== Segment start ==

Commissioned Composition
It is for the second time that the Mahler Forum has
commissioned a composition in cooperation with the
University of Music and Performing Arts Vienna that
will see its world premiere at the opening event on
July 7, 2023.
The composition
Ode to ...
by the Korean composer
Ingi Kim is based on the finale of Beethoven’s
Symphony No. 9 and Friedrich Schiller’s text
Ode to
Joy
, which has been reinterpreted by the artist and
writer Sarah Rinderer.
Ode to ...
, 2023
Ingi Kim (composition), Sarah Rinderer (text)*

== Segment end ==

**WHAT YOU HAVE TO DO**: Repeat these rows word for word, keeping every line as it appears.

**ANSWER FOR THE TASK**:
Commissioned Composition
It is for the second time that the Mahler Forum has
commissioned a composition in cooperation with the
University of Music and Performing Arts Vienna that
will see its world premiere at the opening event on
July 7, 2023.
The composition
Ode to ...
by the Korean composer
Ingi Kim is based on the finale of Beethoven’s
Symphony No. 9 and Friedrich Schiller’s text
Ode to
Joy
, which has been reinterpreted by the artist and
writer Sarah Rinderer.
Ode to ...
, 2023
Ingi Kim (composition), Sarah Rinderer (text)*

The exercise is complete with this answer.